Transitioning My Nonverbal Child to Middle School

Transitioning to middle school — I am not a fan.

It has only been two days of summer school at middle school so far, and I am a mess. Taking my nonverbal son from a school environment where he knows all of the adults and they all get him because he was there for so long and moving him somewhere where he doesn’t know any of the adults is terrifying.
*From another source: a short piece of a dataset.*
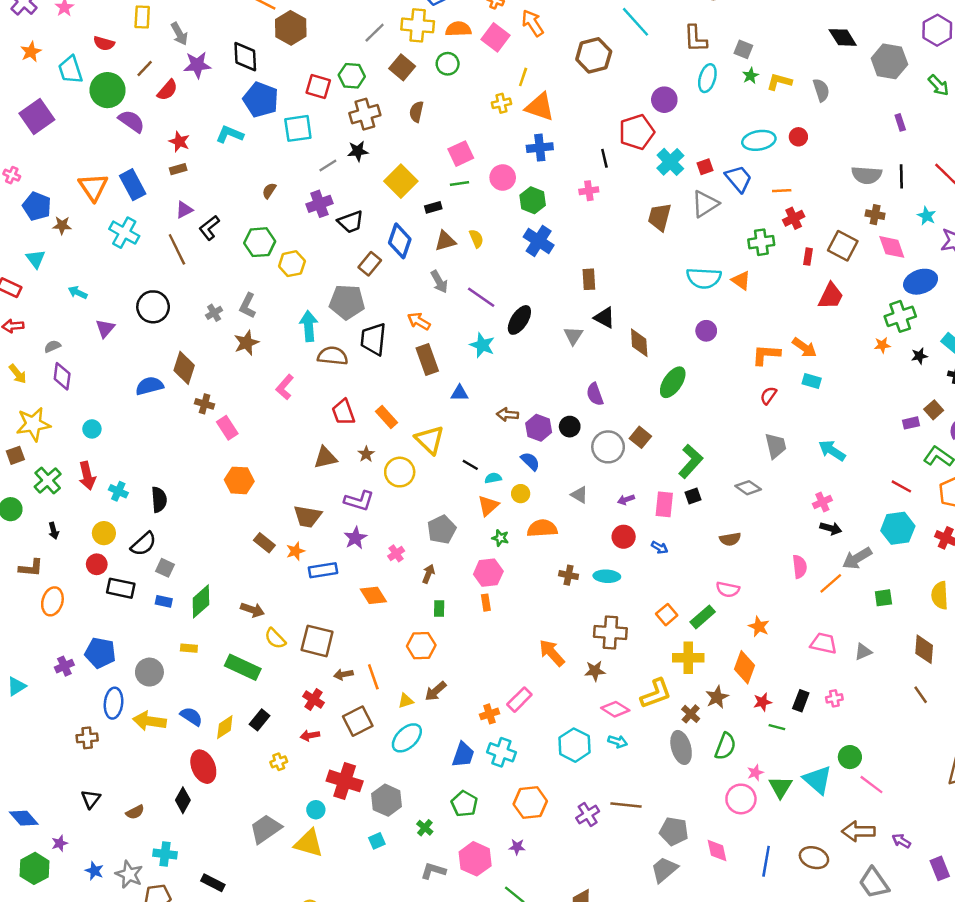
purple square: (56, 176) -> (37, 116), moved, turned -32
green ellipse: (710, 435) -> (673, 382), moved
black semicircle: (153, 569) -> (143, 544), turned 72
I understand the transition to middle school is probably hard for all parents, but I feel like adding the nonverbal aspect multiplies the anxiety and fear. He has some words he says, but his responses are not always reliable. Most seventh grade students can answer, “Are you riding the bus home today?” However, with my son, you may ask the question and although I do not know what he is thinking, I imagine perhaps he thinks it sounds fun, and he could reply, “Yes.” Once on the bus, he would have no way of communicating with the driver and could get off the bus who knows where. This is only one of many terrifying situations that cross my mind when sending my child to an unfamiliar environment with unfamiliar people.

Transitions are hard and make you think about everything that can go wrong. There is so much trust we place in complete strangers when it comes to our children. At the end of the day, we send them to school in hopes that they are spending time with loving and caring individuals. The reality that I can’t protect my child 24 hours a day and follow him around everywhere he goes is a hard one for me to swallow personally, but I know it is not logical and he has to learn and grow.

We have been so blessed in elementary school with amazing teachers and paras who loved and cared for him and helped him progress on a daily basis. My greatest hope is that he is surrounded by more of the same as he continues into middle school. I pray that they can see the amazing boy who tries so hard despite his daily challenges. I pray they come to love the amazing smile and laugh that melt my heart on a daily basis. I hope they push him to learn even when it appears like he doesn’t understand. The success of my boy depends not only on him, but all of those around him at school.

As a student, I didn’t spend much time thinking about teachers and who they really were as a person, but as a parent, it is so completely different. It is my greatest hope that the new teachers and paras will continue to love him through his struggles and celebrate his successes like we have experienced in the past. I am sure that things will get easier as we get to know people better and they get to know him better. But lets be honest, by that time, we will be transitioning to high school.